La CENCO par contre, à travers la déclaration de son secrétaire général, est allé plus loin pour dire que l’Église Catholique n’était pas en mesure de donner un quelconque résultat de ces élections étant donné que ses observateurs n’ont couvert le déroulement de ces élections qu’à un très faible pourcentage. Au moment où tous les acteurs politiques, partie prenante à ces élections, majorité et opposition, jouent à l’apaisement et se préoccupent des résultats des législatives, l’église Catholique de Kinshasa, sous les auspices du Cardinal Monsengwo Pasinya monte au créneau et mobilise quelques uns de ses fidèles et clergés à entrer en rébellion contre le Pouvoir légalement établi par voie démocratique.    L’Archevêque de Kinshasa paraît décidé à embarquer de force nombre de clergés dans une cause dont il semble le seul en à en savoir les tenants et les aboutissants. Il n’est un secret pour personne que depuis la publication des résultats par la commission électorale, aucune partie impliquée dans la course électorale, moins encore le Cardinal Laurent Monsengwo n’a pu donner des chiffres contraires appuyés par des procès verbaux soit des témoins ou autres agents électoraux.

La position première de la Cenco sur la présidentielle congolaise avait traduit la bonne foi d’une Eglise Catholique qui prend toujours de la hauteur chaque fois que son avis est sollicité pour des questions aussi cruciales.
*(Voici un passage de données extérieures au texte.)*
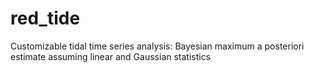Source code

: # red_tide
Customizable tidal time series analysis: Bayesian maximum a posteriori estimate assuming linear and Gaussian statistics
Plusieurs observateurs sont ahuris que le Cardinal Laurent Mosengwo, prince de l’église semble s’en écarter en se servant de son aura pour séduire certains clergés sous sa tutelle , des fidèles et des combattants des partis politiques de l’opposition pour les inciter à la rébellion contre le Pouvoir légal en RDC, mais sans toutefois indiquer à ses ouailles pour qui ils roulent.    Tous les esprits avisés se sont mis en évidence de l’appel clair lancé par le Cardinal via un de ses prêtres lieutenants ce samedi 07 janvier courant lors d’une messe à la paroisse Saint Joseph à Matonge où l’autel de Dieu a , contre toute attente, été transformé en une tribune pour lancer la fatwa contre Joseph Kabila. Il va sans dire, tel est le constat, que l’Archevêque de Kinshasa a désormais pris la tête de la contestation électorale, une matière pourtant entièrement politique

La question est posée par plus d’un, même parmi des prêtres et Évêques qui se demandent sur le fondement de la direction où l’église de Dieu est en train d’être menée. Si à Kinshasa, le prélat catholique s’est contenté d’avancer seulement des chiffres non fiables, il s’est, par contre, montré prolixe en déclarant sur la télévision belge que, par rapport à ses propres résultats, c’est M. Étienne TSHISEKEDI qui est vainqueur de la présidentielle du 28 novembre en RDC. Et ce, là où, sans exception aucune, toutes les missions d’observations n’ont pas mis en cause l’ordre d’arrivée à la présidentielle tel que publié par la CENI, donnant le Président Joseph KABILA premier parmi ses pairs. Il est clair que mosengwo doit être désavoué par ses pairs pour l’intérêt de l’Eglise et du peuple.